Due to the fact that the SBOM will surface issues like this that have no practical impact on a product, CISA also provides a way to justify the presence of a vulnerability that does not actually impact software - a similar limit that automated security tooling has. To account for that, CISA provides a tool to justify the presence of these vulns - that's CISA's VEX. 

Vulnerability Exploitability eXchange (VEX) – Use Cases

Vulnerability Exploitability eXchange (VEX) - Status Justifications

Additionally, we strongly encourage customers to leverage tools like CISA's KEV catalog.

KEV provides an authoritative source of vulnerabilities that are known to have been exploited "in the wild". CVE-2024-50379 is not (yet) listed in the KEV catalog.

For this case, the VEX status justification is "Vulnerable_code_cannot_be_controlled_by_adversary" because there's not a way for an attacker to exploit this CVE in our software. This is the direction the industry is moving - away from patching due to CVSS (which is not an indicator of risk) and toward using limited resources to address issues that introduce risk - eg: demonstrably exploitable issues. 

While we update Tomcat for each release and our 11.5 release will include an updated internal application server, we have no plans to offer an out-of-cycle patch for a CVE that does not impact ArcGIS Enterprise. 

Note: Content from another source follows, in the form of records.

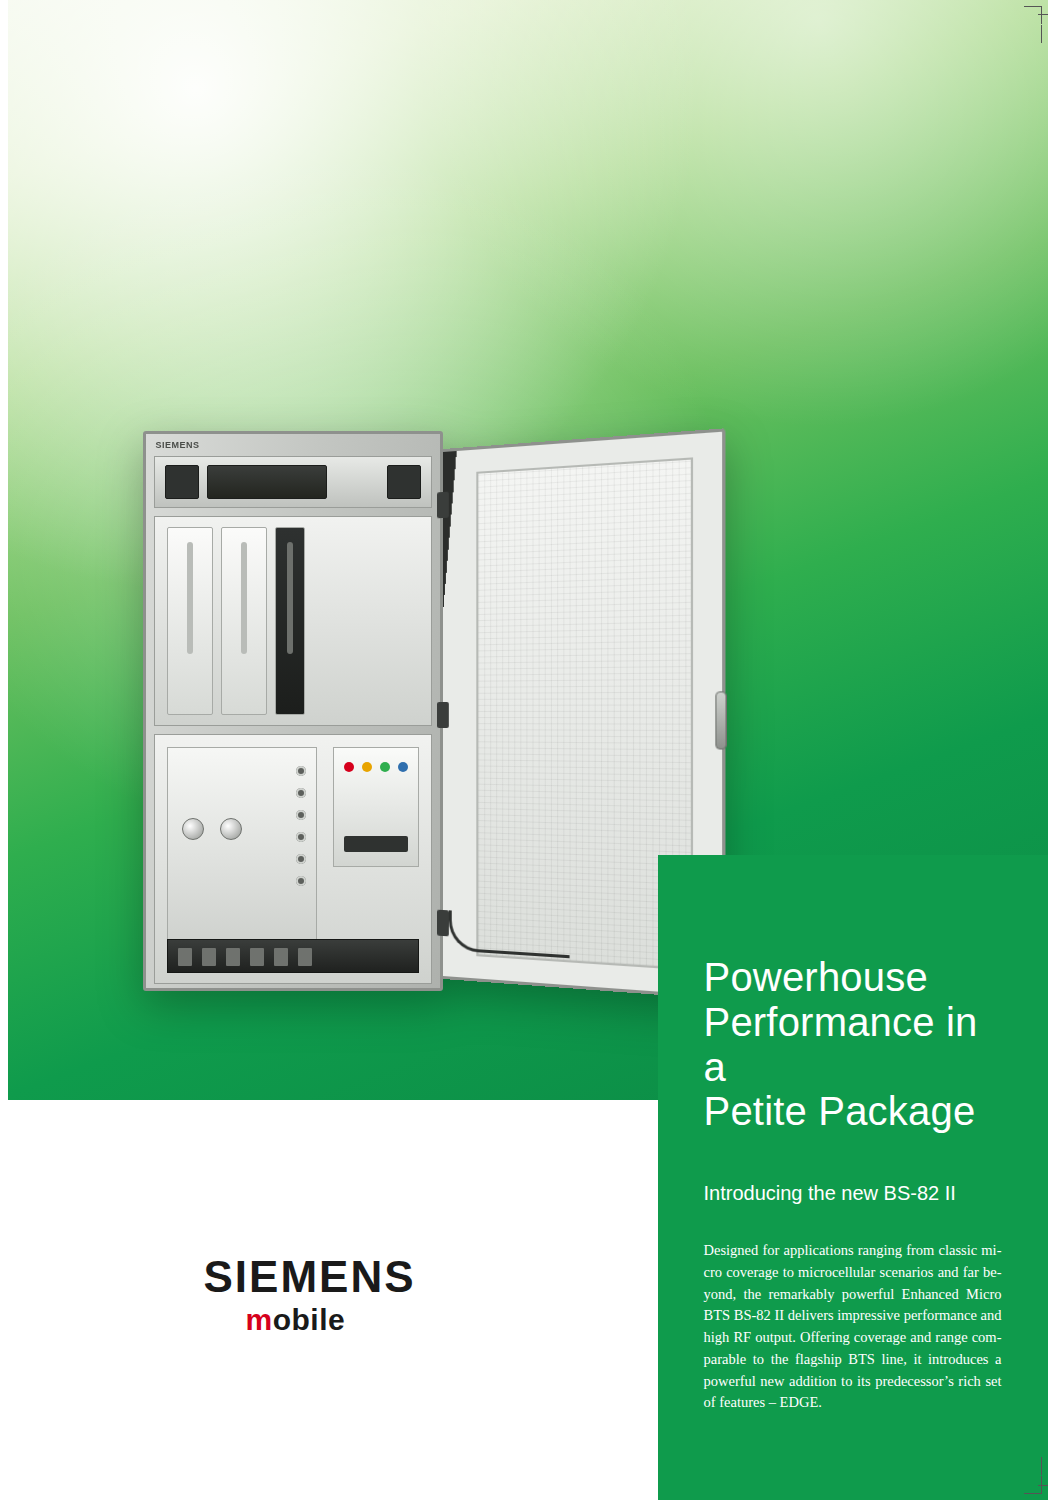SIEMENS
Powerhouse
Performance in a
Petite Package
Introducing the new BS-82 II
Designed for applications ranging from classic micro coverage to microcellular scenarios and far beyond, the remarkably powerful Enhanced Micro BTS BS-82 II delivers impressive performance and high RF output. Offering coverage and range comparable to the flagship BTS line, it introduces a powerful new addition to its predecessor’s rich set of features – EDGE.
SIEMENS
mobile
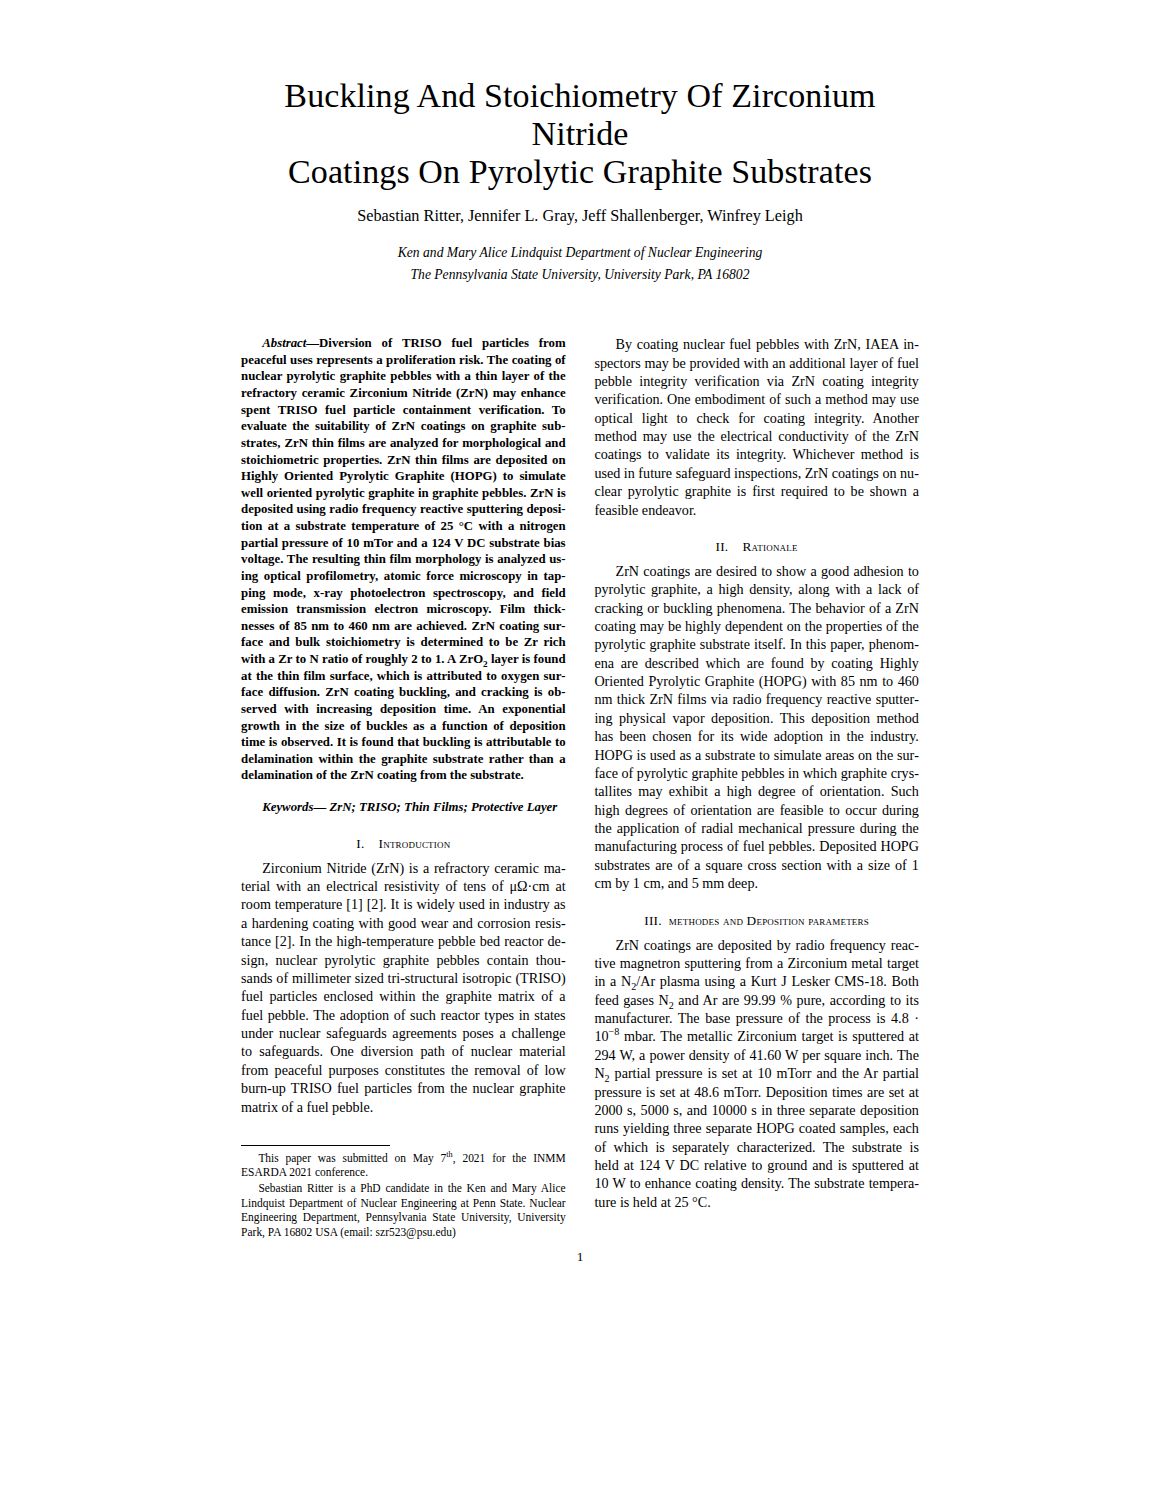Buckling And Stoichiometry Of Zirconium Nitride
Coatings On Pyrolytic Graphite Substrates
Sebastian Ritter, Jennifer L. Gray, Jeff Shallenberger, Winfrey Leigh
Ken and Mary Alice Lindquist Department of Nuclear Engineering
The Pennsylvania State University, University Park, PA 16802
Abstract—Diversion of TRISO fuel particles from peaceful uses represents a proliferation risk. The coating of nuclear pyrolytic graphite pebbles with a thin layer of the refractory ceramic Zirconium Nitride (ZrN) may enhance spent TRISO fuel particle containment verification. To evaluate the suitability of ZrN coatings on graphite substrates, ZrN thin films are analyzed for morphological and stoichiometric properties. ZrN thin films are deposited on Highly Oriented Pyrolytic Graphite (HOPG) to simulate well oriented pyrolytic graphite in graphite pebbles. ZrN is deposited using radio frequency reactive sputtering deposition at a substrate temperature of 25 °C with a nitrogen partial pressure of 10 mTor and a 124 V DC substrate bias voltage. The resulting thin film morphology is analyzed using optical profilometry, atomic force microscopy in tapping mode, x-ray photoelectron spectroscopy, and field emission transmission electron microscopy. Film thicknesses of 85 nm to 460 nm are achieved. ZrN coating surface and bulk stoichiometry is determined to be Zr rich with a Zr to N ratio of roughly 2 to 1. A ZrO2 layer is found at the thin film surface, which is attributed to oxygen surface diffusion. ZrN coating buckling, and cracking is observed with increasing deposition time. An exponential growth in the size of buckles as a function of deposition time is observed. It is found that buckling is attributable to delamination within the graphite substrate rather than a delamination of the ZrN coating from the substrate.
Keywords— ZrN; TRISO; Thin Films; Protective Layer
I. Introduction
Zirconium Nitride (ZrN) is a refractory ceramic material with an electrical resistivity of tens of μΩ·cm at room temperature [1] [2]. It is widely used in industry as a hardening coating with good wear and corrosion resistance [2]. In the high-temperature pebble bed reactor design, nuclear pyrolytic graphite pebbles contain thousands of millimeter sized tri-structural isotropic (TRISO) fuel particles enclosed within the graphite matrix of a fuel pebble. The adoption of such reactor types in states under nuclear safeguards agreements poses a challenge to safeguards. One diversion path of nuclear material from peaceful purposes constitutes the removal of low burn-up TRISO fuel particles from the nuclear graphite matrix of a fuel pebble.
This paper was submitted on May 7th, 2021 for the INMM ESARDA 2021 conference.
Sebastian Ritter is a PhD candidate in the Ken and Mary Alice Lindquist Department of Nuclear Engineering at Penn State. Nuclear Engineering Department, Pennsylvania State University, University Park, PA 16802 USA (email: szr523@psu.edu)
By coating nuclear fuel pebbles with ZrN, IAEA inspectors may be provided with an additional layer of fuel pebble integrity verification via ZrN coating integrity verification. One embodiment of such a method may use optical light to check for coating integrity. Another method may use the electrical conductivity of the ZrN coatings to validate its integrity. Whichever method is used in future safeguard inspections, ZrN coatings on nuclear pyrolytic graphite is first required to be shown a feasible endeavor.
II. Rationale
ZrN coatings are desired to show a good adhesion to pyrolytic graphite, a high density, along with a lack of cracking or buckling phenomena. The behavior of a ZrN coating may be highly dependent on the properties of the pyrolytic graphite substrate itself. In this paper, phenomena are described which are found by coating Highly Oriented Pyrolytic Graphite (HOPG) with 85 nm to 460 nm thick ZrN films via radio frequency reactive sputtering physical vapor deposition. This deposition method has been chosen for its wide adoption in the industry. HOPG is used as a substrate to simulate areas on the surface of pyrolytic graphite pebbles in which graphite crystallites may exhibit a high degree of orientation. Such high degrees of orientation are feasible to occur during the application of radial mechanical pressure during the manufacturing process of fuel pebbles. Deposited HOPG substrates are of a square cross section with a size of 1 cm by 1 cm, and 5 mm deep.
III. methodes and Deposition parameters
ZrN coatings are deposited by radio frequency reactive magnetron sputtering from a Zirconium metal target in a N2/Ar plasma using a Kurt J Lesker CMS-18. Both feed gases N2 and Ar are 99.99 % pure, according to its manufacturer. The base pressure of the process is 4.8 · 10−8 mbar. The metallic Zirconium target is sputtered at 294 W, a power density of 41.60 W per square inch. The N2 partial pressure is set at 10 mTorr and the Ar partial pressure is set at 48.6 mTorr. Deposition times are set at 2000 s, 5000 s, and 10000 s in three separate deposition runs yielding three separate HOPG coated samples, each of which is separately characterized. The substrate is held at 124 V DC relative to ground and is sputtered at 10 W to enhance coating density. The substrate temperature is held at 25 °C.
1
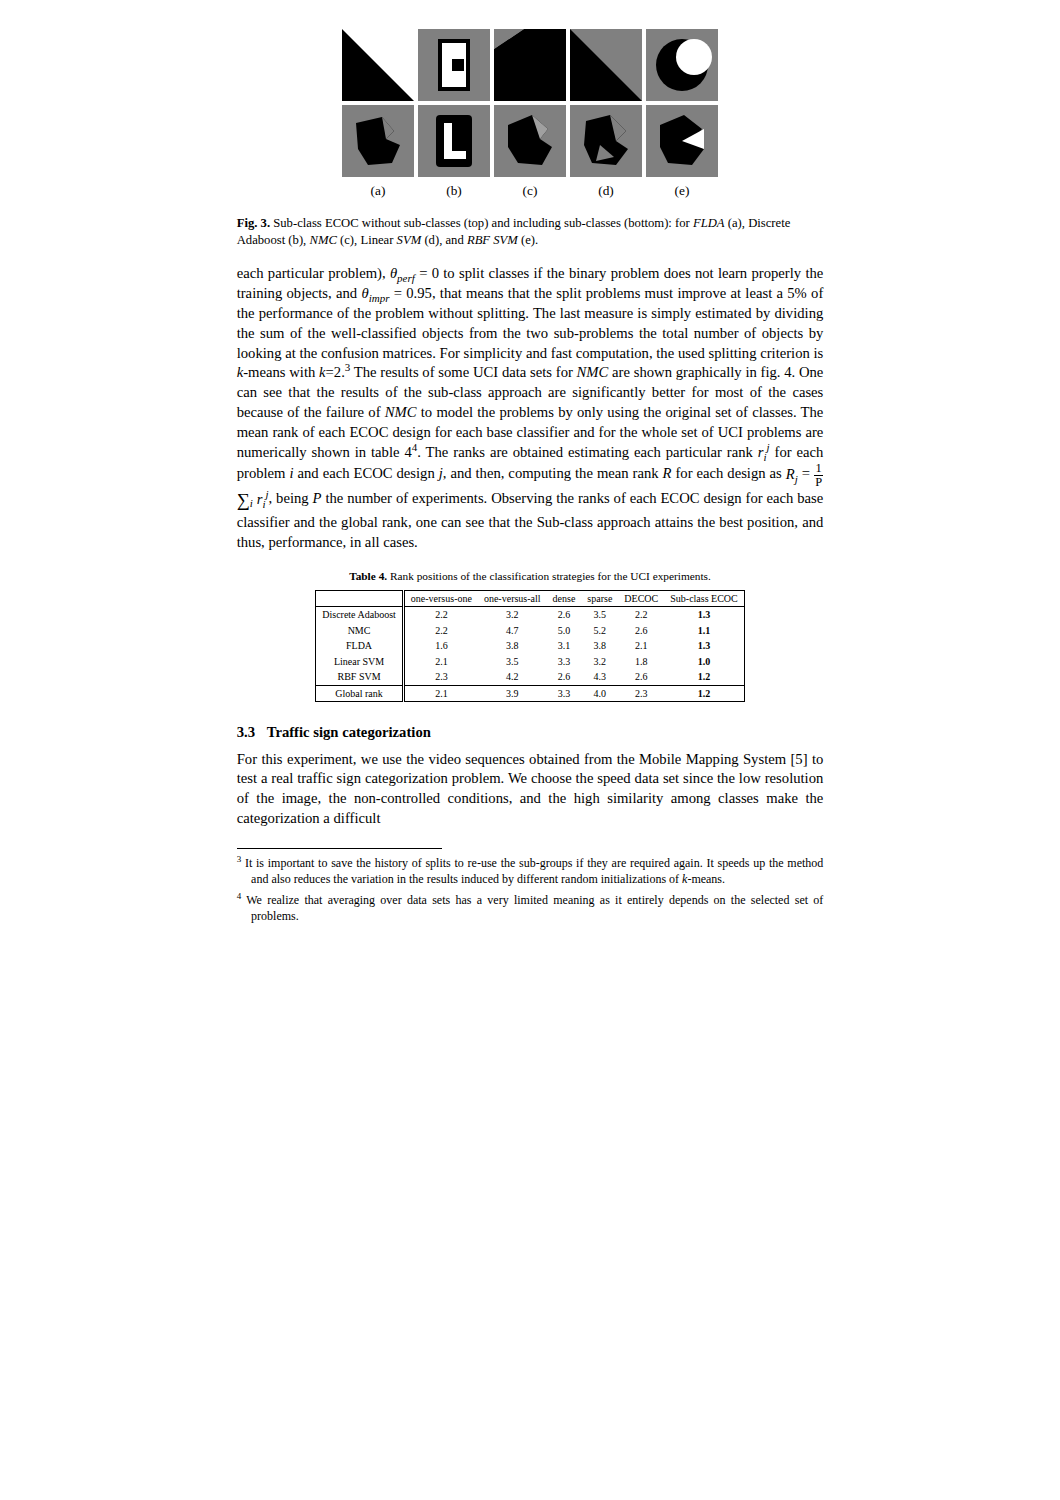(a) (b) (c) (d) (e)
Fig. 3. Sub-class ECOC without sub-classes (top) and including sub-classes (bottom): for FLDA (a), Discrete Adaboost (b), NMC (c), Linear SVM (d), and RBF SVM (e).
each particular problem), θperf = 0 to split classes if the binary problem does not learn properly the training objects, and θimpr = 0.95, that means that the split problems must improve at least a 5% of the performance of the problem without splitting. The last measure is simply estimated by dividing the sum of the well-classified objects from the two sub-problems the total number of objects by looking at the confusion matrices. For simplicity and fast computation, the used splitting criterion is k-means with k=2.3 The results of some UCI data sets for NMC are shown graphically in fig. 4. One can see that the results of the sub-class approach are significantly better for most of the cases because of the failure of NMC to model the problems by only using the original set of classes. The mean rank of each ECOC design for each base classifier and for the whole set of UCI problems are numerically shown in table 44. The ranks are obtained estimating each particular rank rij for each problem i and each ECOC design j, and then, computing the mean rank R for each design as Rj = 1 P ∑i rij, being P the number of experiments. Observing the ranks of each ECOC design for each base classifier and the global rank, one can see that the Sub-class approach attains the best position, and thus, performance, in all cases.
Table 4. Rank positions of the classification strategies for the UCI experiments.
| | one-versus-one | one-versus-all | dense | sparse | DECOC | Sub-class ECOC |
| --- | --- | --- | --- | --- | --- | --- |
| Discrete Adaboost | 2.2 | 3.2 | 2.6 | 3.5 | 2.2 | 1.3 |
| NMC | 2.2 | 4.7 | 5.0 | 5.2 | 2.6 | 1.1 |
| FLDA | 1.6 | 3.8 | 3.1 | 3.8 | 2.1 | 1.3 |
| Linear SVM | 2.1 | 3.5 | 3.3 | 3.2 | 1.8 | 1.0 |
| RBF SVM | 2.3 | 4.2 | 2.6 | 4.3 | 2.6 | 1.2 |
| Global rank | 2.1 | 3.9 | 3.3 | 4.0 | 2.3 | 1.2 |
3.3 Traffic sign categorization
For this experiment, we use the video sequences obtained from the Mobile Mapping System [5] to test a real traffic sign categorization problem. We choose the speed data set since the low resolution of the image, the non-controlled conditions, and the high similarity among classes make the categorization a difficult
3 It is important to save the history of splits to re-use the sub-groups if they are required again. It speeds up the method and also reduces the variation in the results induced by different random initializations of k-means.
4 We realize that averaging over data sets has a very limited meaning as it entirely depends on the selected set of problems.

In a case like this, when organizations threaten to take a service offline to satisfy a "compliance" requirement when a vendor - who is authoritative in this discussion - provides evidence that the issue is not exploitable, the organization in fact causes a high severity (CVSSv31 7.5) denial of service against themselves. We welcome additional conversation regarding our vulnerability handling process. Feel free to shoot me a DM and we can arrange a discussion with your CISO and other stakeholders. 

JohnLivengood
Occasional Contributor

Welcome to State Government.  We thrive on out-of-date approaches.  

RandallWilliams
Esri Regular Contributor

Hi All,

While automated vulnerability scanners will complain about CVE-2024-50379, this CVE has no impact on ArcGIS software. A challenge with almost all of these tools is that they are good at comparing a given software product/version against a database of known vulnerabilities, they are typically unable to validate exploitability. 

In this case, Esri software is not impacted by CVE-2024-50379 because we do configure the default servlet to enable write (readonly initialisation parameter set to the non-default value of false). We also don't enable the PUT method at the application server level. 

Note also that this CVE would typically only impact Windows - Linux based file systems are case sensitive. 

 

RandallWilliams
Esri Regular Contributor

For completeness - ^^^ This same response also applies to CVE-2024-56337 . These are basically the same bugs, but the mitigation for CVE-2024-50379 was incomplete. We have recently updated our 3rd party CVE response app to reflect the above stance for CVE-2024-50379. That app is found in the "Customer Exclusive" document repository in the ArcGIS Trust Center.